Democrats ponder McConnell compromise deal offer on debt ceiling

Democrats have lost their ability to blame Republicans and Sen. Republican Leader Mitch McConnell (R-KY) if they fail to raise the debt ceiling by a Treasury-imposed deadline of October 18 after McConnell on Tuesday offered them a compromise deal that would temporarily avert the crisis.

McConnell said in a press conference that Republicans would allow a two-month debt ceiling increase bill to pass the Senate if it had a fixed amount that would take care of spending through December as currently budgeted.

“To protect the American people from a near-term Democrat-created crisis, we will … allow Democrats to use normal procedures to pass an emergency debt limit extension at a fixed dollar amount to cover current spending levels into December,” McConnell said.

As an alternative, he also said that he would allow a budget reconciliation bill to pass through the Senate faster to meet the October 18 deadline if Democrats wanted to use that process to handle the debt limit rather than a bipartisan bill.

Democrats in Recess

Senate Democrats took a recess from their regularly scheduled business–a confirmation hearing–on Tuesday afternoon to consider the proposals, according to The Hill.

They had been trying to blame Republicans for a possible default on U.S. obligations that would result from their failure to raise or suspend the debt ceiling. Given that Democrats control both houses of Congress and the presidency, they don’t need any Republican votes to raise or suspend the debt ceiling.

Republicans were refusing to pass their bill, which would have suspended the debt ceiling entirely through 2022, because they were opposed to a proposed $3.5 trillion in new spending that Democrats were trying to pass through budget reconciliation and feared they would see passage as permission for even more spending.
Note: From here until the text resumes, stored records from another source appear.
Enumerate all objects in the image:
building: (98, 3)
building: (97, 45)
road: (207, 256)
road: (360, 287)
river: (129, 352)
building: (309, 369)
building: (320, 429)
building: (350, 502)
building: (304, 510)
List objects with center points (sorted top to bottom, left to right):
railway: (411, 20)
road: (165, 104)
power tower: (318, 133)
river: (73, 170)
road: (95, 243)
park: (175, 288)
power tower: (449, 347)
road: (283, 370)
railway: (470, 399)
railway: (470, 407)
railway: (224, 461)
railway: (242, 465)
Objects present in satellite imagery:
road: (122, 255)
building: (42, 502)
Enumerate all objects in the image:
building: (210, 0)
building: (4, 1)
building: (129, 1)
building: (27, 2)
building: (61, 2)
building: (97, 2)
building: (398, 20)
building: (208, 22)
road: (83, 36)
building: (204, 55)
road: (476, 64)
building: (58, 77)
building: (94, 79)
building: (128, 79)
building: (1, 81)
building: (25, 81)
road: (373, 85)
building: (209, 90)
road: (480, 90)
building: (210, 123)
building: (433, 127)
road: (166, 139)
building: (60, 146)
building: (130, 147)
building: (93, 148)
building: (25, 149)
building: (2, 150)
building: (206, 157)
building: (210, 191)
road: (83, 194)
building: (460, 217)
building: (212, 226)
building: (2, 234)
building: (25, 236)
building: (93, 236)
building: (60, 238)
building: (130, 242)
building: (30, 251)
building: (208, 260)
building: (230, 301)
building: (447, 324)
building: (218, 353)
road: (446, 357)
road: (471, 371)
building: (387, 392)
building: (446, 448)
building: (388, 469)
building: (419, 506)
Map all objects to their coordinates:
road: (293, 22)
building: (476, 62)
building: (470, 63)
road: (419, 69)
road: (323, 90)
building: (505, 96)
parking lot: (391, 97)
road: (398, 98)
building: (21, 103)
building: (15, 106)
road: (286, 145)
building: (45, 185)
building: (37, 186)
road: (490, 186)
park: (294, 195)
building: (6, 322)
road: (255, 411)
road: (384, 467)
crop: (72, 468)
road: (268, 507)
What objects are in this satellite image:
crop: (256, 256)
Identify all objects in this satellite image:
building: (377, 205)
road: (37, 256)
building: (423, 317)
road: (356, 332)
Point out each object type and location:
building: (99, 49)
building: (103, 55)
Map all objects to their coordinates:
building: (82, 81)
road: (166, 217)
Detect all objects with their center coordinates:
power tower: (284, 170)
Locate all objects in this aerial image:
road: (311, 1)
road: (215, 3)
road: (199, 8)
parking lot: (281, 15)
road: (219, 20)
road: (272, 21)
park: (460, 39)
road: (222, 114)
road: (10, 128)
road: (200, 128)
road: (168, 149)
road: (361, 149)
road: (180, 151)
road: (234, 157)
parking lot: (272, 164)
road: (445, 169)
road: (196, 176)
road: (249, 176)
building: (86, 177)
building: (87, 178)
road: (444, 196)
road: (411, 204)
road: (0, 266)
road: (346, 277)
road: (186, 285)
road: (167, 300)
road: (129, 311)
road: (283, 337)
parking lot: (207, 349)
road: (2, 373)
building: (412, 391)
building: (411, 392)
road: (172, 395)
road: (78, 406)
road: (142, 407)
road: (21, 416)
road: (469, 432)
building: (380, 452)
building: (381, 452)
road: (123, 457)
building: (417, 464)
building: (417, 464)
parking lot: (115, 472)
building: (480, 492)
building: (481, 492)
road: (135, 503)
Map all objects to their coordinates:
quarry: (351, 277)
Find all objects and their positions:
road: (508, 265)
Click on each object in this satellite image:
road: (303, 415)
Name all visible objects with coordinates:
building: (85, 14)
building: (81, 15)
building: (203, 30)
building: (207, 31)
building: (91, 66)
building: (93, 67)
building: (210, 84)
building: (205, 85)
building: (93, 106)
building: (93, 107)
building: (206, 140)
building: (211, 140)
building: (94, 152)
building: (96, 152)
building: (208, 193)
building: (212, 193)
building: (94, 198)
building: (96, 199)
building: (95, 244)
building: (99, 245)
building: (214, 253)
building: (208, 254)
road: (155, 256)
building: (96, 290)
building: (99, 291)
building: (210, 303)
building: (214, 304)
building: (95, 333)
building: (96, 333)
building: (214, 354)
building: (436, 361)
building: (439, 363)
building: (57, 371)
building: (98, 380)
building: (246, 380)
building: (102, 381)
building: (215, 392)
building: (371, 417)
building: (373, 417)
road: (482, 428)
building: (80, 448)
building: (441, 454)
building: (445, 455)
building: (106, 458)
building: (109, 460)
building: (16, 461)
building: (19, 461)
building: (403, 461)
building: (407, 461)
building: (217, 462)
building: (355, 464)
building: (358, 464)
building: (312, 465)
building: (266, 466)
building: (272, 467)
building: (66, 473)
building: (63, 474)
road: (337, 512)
Democrats had also tied the debt ceiling bill to other legislation Republicans opposed.

Democrat reaction mixed

McConnell also said a bipartisan discussion on raising the debt ceiling could be had if Democrats dropped their plans for $5 trillion in new spending in the form of two huge “infrastructure” bills.

“Alternatively, if Democrats abandon their efforts to ram through another historically reckless taxing and spending spree that will hurt families and help China, a more traditional bipartisan governing conversation could be possible,” he said.

Democrat reaction to McConnell’s proposals was initially mixed, with Sen. Maizie Hrono (D-HI) calling McConnell “heartless” and urging Democrats not to go for the deal, but Sen. Bernie Sanders (I-VT) saying it was “a step forward.”

At this point, McConnell has bent over backwards to fix this problem for the Democrats without giving them an effective blank for their spending plans. Now it’s up to them whether they grab onto the solution or remain too subborn to do so.